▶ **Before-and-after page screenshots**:

== Segment start ==

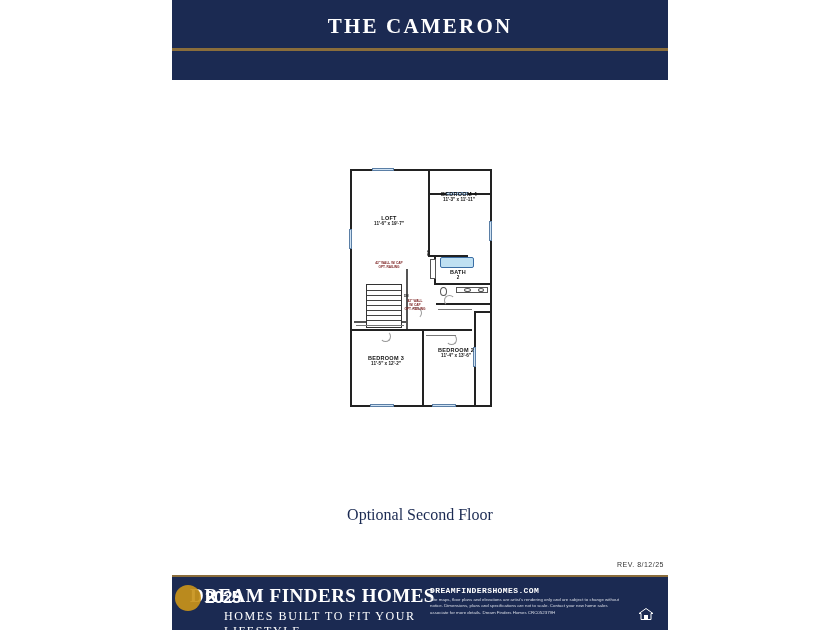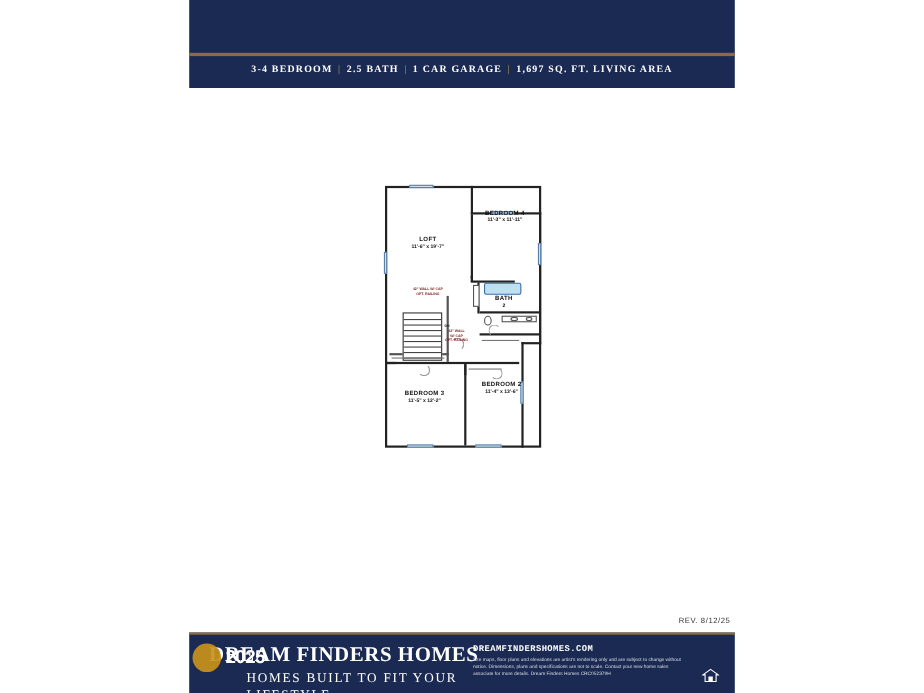--- a/index.html
+++ b/index.html
@@ -281,6 +281,7 @@
 <body>
 
 <div class="header">
+  <div class="header-title">THE CAMERON</div>
   <div class="header-rule"></div>
   <div class="header-specs">
     <span>3-4 BEDROOM</span><span class="sep">|</span><span>2.5 BATH</span><span class="sep">|</span><span>1 CAR GARAGE</span><span class="sep">|</span><span>1,697 SQ. FT. LIVING AREA</span>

== Segment end ==

▶ **Assignment**: Reproduce the whole of the data, word for word, and omit its pictures.

▶ **Answer below**:
--- a/index.html
+++ b/index.html
@@ -281,6 +281,7 @@
 <body>
 
 <div class="header">
+  <div class="header-title">THE CAMERON</div>
   <div class="header-rule"></div>
   <div class="header-specs">
     <span>3-4 BEDROOM</span><span class="sep">|</span><span>2.5 BATH</span><span class="sep">|</span><span>1 CAR GARAGE</span><span class="sep">|</span><span>1,697 SQ. FT. LIVING AREA</span>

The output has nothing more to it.